A Lincolnshire man has opened up about his 20-year battle with a substance addiction and how he turned a self-care hobby of portrait painting into his full-time job, earning praise from Russell Brand in the process.
James Howe, 42, from Skegness, is a former construction worker who used to fit suspended ceilings for a living, before a combination of injury and addiction absorbed his life.
“I’ve had a problem with cocaine on and off for around 20 years,” James said. “I’ve always felt that something was missing in my life, that I was never good enough as a son, father or partner.”
James said he hit his rock bottom and almost pushed away his entire support circle, including his parents, girlfriend and three sons.
There were times where he wouldn’t want to wake up in the morning, through fear of never being able to escape his drug addiction.
He added: “It got to the point where I’d use every day, spend every penny I had on it and it would be all I’d think about, just needing more.
“I didn’t even enjoy using and didn’t want to but I couldn’t stop. I’d be in tears driving to a dealer as I didn’t even want to do it, but couldn’t stop.

#### Problem details:
Reproduce word for word the passage of the article on James Howe's addiction and portrait painting, starting at "A Lincolnshire man" and ending at "his drug addiction.".

#### Source material:
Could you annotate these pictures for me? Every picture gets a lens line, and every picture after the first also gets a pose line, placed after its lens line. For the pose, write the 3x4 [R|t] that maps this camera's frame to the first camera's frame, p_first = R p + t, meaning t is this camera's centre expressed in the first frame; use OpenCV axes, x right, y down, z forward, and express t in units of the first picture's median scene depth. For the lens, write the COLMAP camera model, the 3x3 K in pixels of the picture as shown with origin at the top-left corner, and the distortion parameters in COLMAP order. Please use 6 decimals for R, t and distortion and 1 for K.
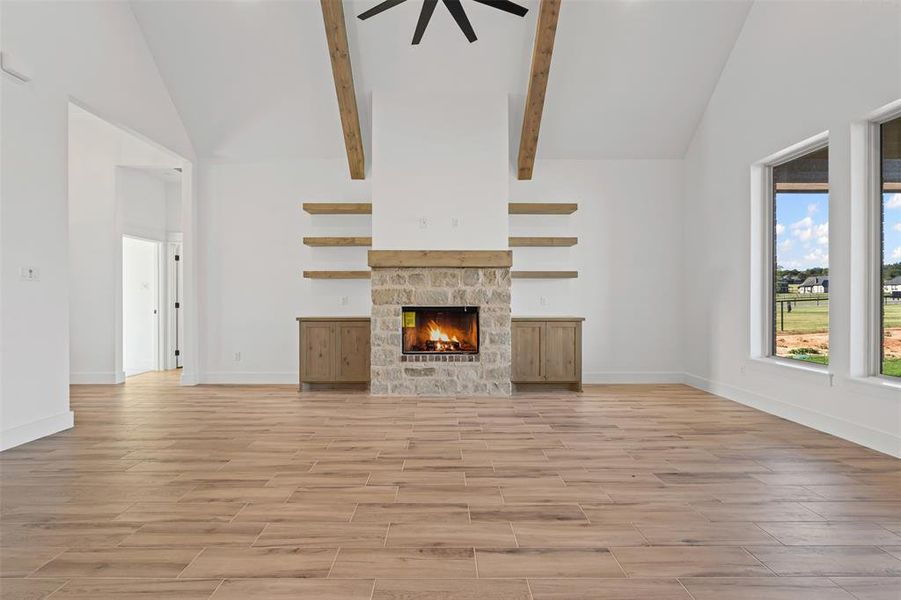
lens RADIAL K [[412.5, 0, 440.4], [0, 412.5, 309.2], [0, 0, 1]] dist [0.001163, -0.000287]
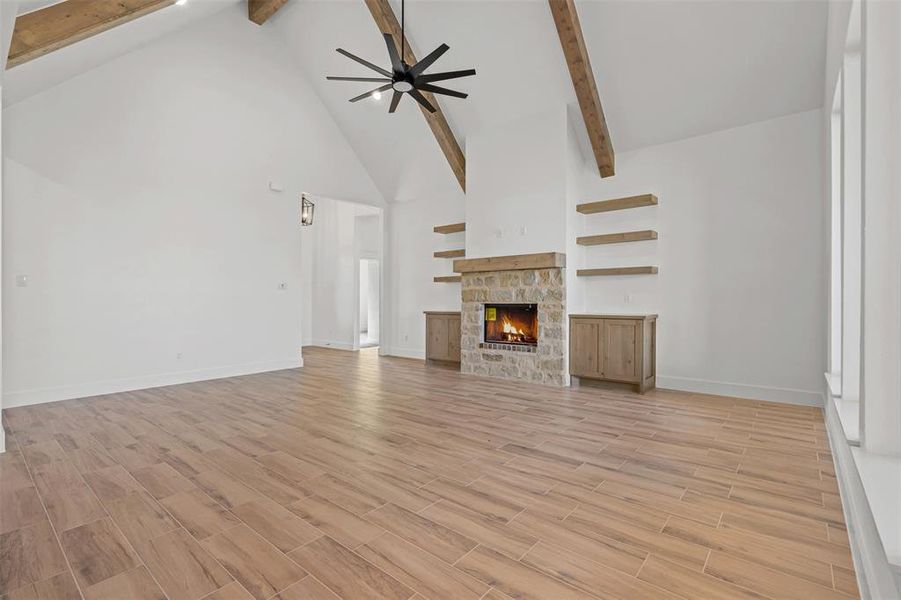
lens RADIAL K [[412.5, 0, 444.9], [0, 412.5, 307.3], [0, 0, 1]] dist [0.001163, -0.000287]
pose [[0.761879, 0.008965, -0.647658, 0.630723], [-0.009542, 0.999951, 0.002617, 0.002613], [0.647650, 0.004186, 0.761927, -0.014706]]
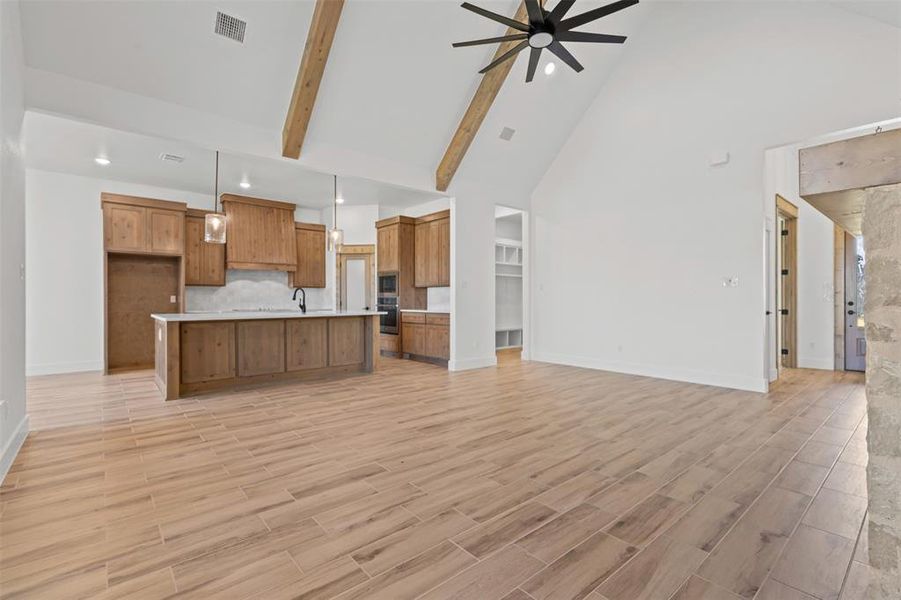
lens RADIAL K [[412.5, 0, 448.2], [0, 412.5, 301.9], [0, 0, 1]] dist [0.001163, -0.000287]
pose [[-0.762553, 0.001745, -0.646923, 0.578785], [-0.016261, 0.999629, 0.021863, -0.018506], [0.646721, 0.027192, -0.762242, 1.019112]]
--
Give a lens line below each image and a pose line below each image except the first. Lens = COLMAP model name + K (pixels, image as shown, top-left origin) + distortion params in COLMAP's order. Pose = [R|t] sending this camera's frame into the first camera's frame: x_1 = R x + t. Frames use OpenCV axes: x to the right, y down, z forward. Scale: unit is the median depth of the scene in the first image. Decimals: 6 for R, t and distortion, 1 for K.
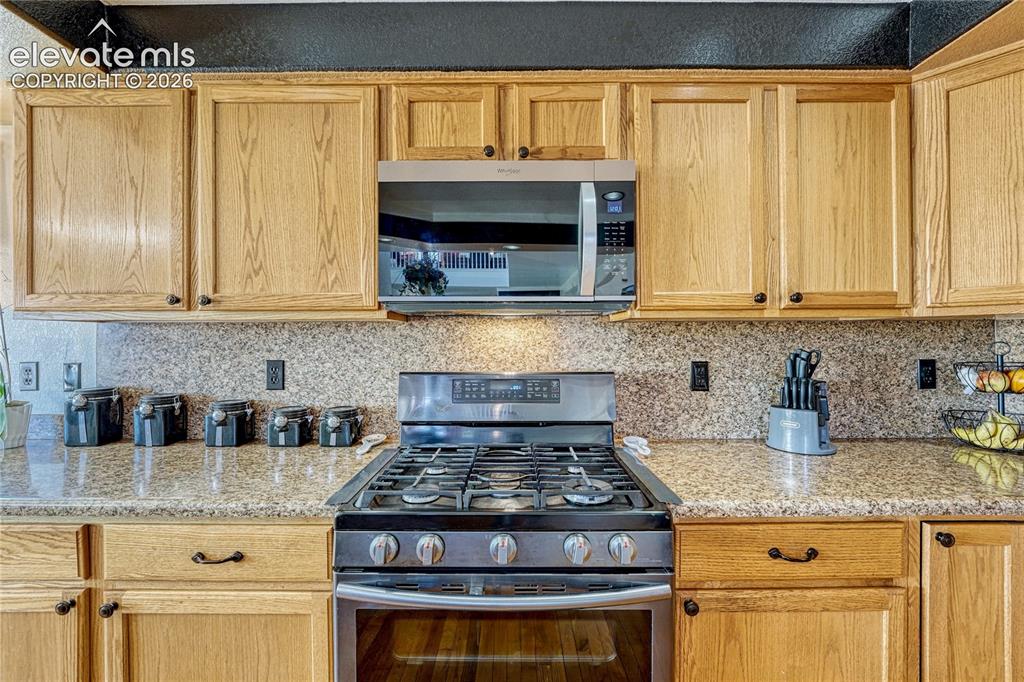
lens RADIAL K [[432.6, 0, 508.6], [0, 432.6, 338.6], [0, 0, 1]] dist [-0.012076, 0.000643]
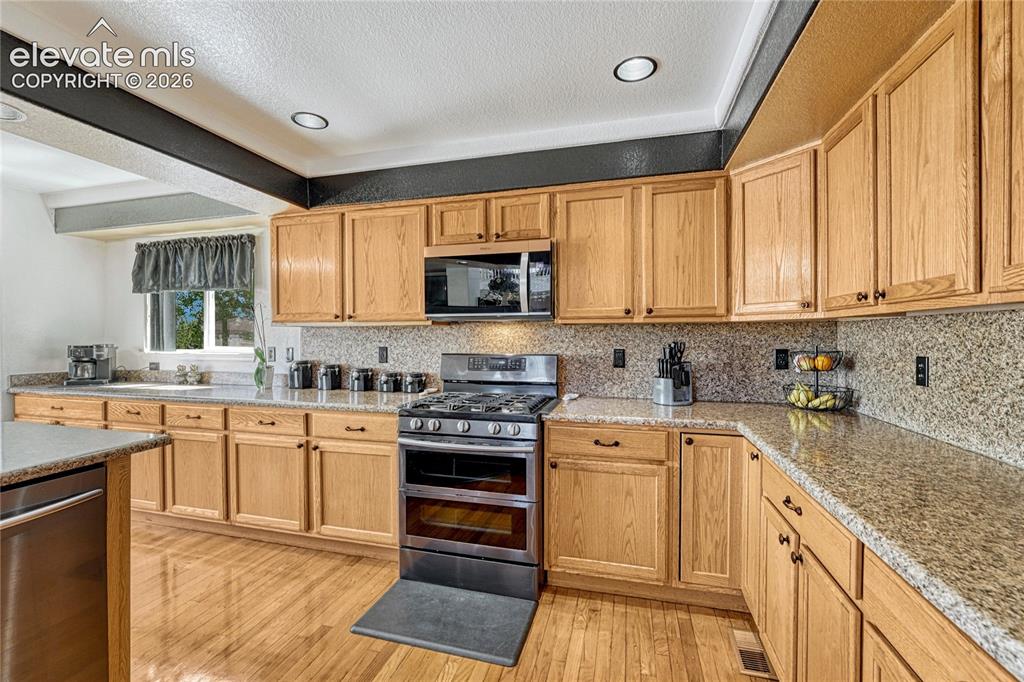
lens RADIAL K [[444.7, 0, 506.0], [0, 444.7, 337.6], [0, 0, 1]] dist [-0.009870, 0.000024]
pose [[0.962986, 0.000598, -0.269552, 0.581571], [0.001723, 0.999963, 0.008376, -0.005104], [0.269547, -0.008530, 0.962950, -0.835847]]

#### Completed exercise:
A Lincolnshire man has opened up about his 20-year battle with a substance addiction and how he turned a self-care hobby of portrait painting into his full-time job, earning praise from Russell Brand in the process.
James Howe, 42, from Skegness, is a former construction worker who used to fit suspended ceilings for a living, before a combination of injury and addiction absorbed his life.
“I’ve had a problem with cocaine on and off for around 20 years,” James said. “I’ve always felt that something was missing in my life, that I was never good enough as a son, father or partner.”
James said he hit his rock bottom and almost pushed away his entire support circle, including his parents, girlfriend and three sons.
There were times where he wouldn’t want to wake up in the morning, through fear of never being able to escape his drug addiction.